By Ken Smith
In a span of two days, the Troopers’ A-Star helicopter rescued stranded hikers on Gull Rock and a capsized Kayaker in Turnagain Arm.
The first rescue occurred on July 27 at approximately 9:30 p.m. The trooper dispatch center in Soldotna received a report from Kay Jackson, of Anchorage, about three stranded teenage hikers on a rock face approximately two miles north of Hope on the shore of Turnagain Arm. Two female hikers and one male hiker had been on the Gull Rock Trail out of Hope. They decided to leave the trail and walk along the beach. Eventually they realized the tide was coming in around them and they were not going to be able to get back. They climbed onto a rock outcropping and waited for the tide to recede. Once the tide had receded they attempted to return to the trail but the condition and consistency of the glacial mud made the travel impossible. The Alaska State Troopers’ A-Star helicopter was deployed to the area to rescue them. The hikers were not injured during the incident.
Two days later, on July 29 at around 4:00 p.m., Troopers in Girdwood responded to mile 94 of the Seward Highway for a kayaker in distress. Sean Michael Hickey, age 19 of Anchorage, was in his kayak on Turnagain Arm when the bore tide hit him and ejected him into the cold waters. Hickey was quickly separated from his kayak wearing only a dry suit on the upper half of his body. The combination of the bore tide and the swift currents struck Hickey with enough force to strip his protective clothing off on his lower extremities, which accelerated the hypothermic effects.

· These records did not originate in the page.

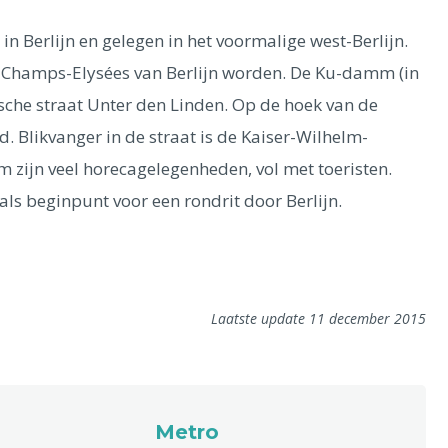
 Berlijn en gelegen in het voormalige west-Berlijn.
e Champs-Elysées van Berlijn worden. De Ku-damm (in
che straat Unter den Linden. Op de hoek van de
Blikvanger in de straat is de Kaiser-Wilhelm-
zijn veel horecagelegenheden, vol met toeristen.
ls beginpunt voor een rondrit door Berlijn.
Laatste update 11 december 2015
Metro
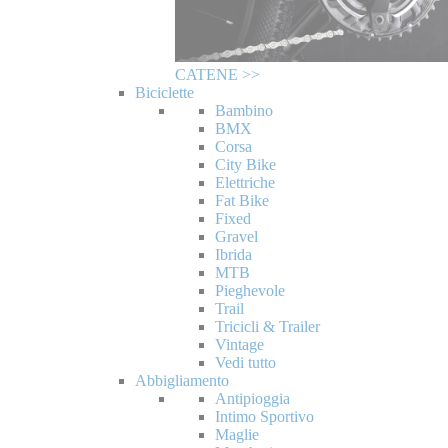
CATENE >>
Biciclette
Bambino
BMX
Corsa
City Bike
Elettriche
Fat Bike
Fixed
Gravel
Ibrida
MTB
Pieghevole
Trail
Tricicli & Trailer
Vintage
Vedi tutto
Abbigliamento
Antipioggia
Intimo Sportivo
Maglie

“I think it was the second time that he’d been out there,” said Trooper Howard Peterson at the Girdwood Post. “I don’t know how you practice taking on a boretide on the inlet, but he got lucky this time. He was super lucky that we weren’t doing some other things with the helicopter.”
Peterson said Hickey was out so far into the Arm that people couldn’t see him without binoculars. Peterson was returning from a false alarm at Indian, where somebody called in to report a person in distress in the Arm, but it turned out to be a drifting log. He was then called again to respond to a person in distress by Twentymile River, a call that would also prove to be a false alarm.
Earlier in the day, Peterson saw six kayakers entering the Arm near the Twentymile River. After responding to the second call at Twentymile, he stopped at the spot where the six Kayakers had entered the Arm. All the kayakers had returned but two. He looked through his binoculars and saw an empty kayak and Hickey’s kayaking partner paddling towards it. Peterson scanned the water for the missing kayaker and saw Hickey far off shore, waving in distress.
“When I looked through the binoculars, I could see that he was waving for help,” Peterson said. “Once the bore tide comes in you’re on your own because that wall comes in fast.”
Rescue attempts were hindered due to water currents estimated at 10 knots, with wind speed at approximately 30-40 mph and floating debris.
“Once he got ejected from that Kayak, he was being hit by debris like driftwood and sand,” said Peterson. “It’s like being hit by a sandblaster. He went out there with one other guy. His buddy was out about 500 yards trying to get the empty kayak. In about two to three minutes, they were about 500 yards from each other. The other guy made it back on shore, but he said there was no way he could make it back to his friend.”
Sergeant Bryan Barlow, also from the trooper’s Girdwood Post, happened to be riding in the A-Star helicopter, which was surveying the Arm and Cook Inlet that day. Peterson radioed to the helicopter and directed them to Hickey’s location. The helicopter located Hickey and pulled him from the water. Hickey was transported to the shoreline where he was treated for minor injuries by Girdwood EMS and released at the scene.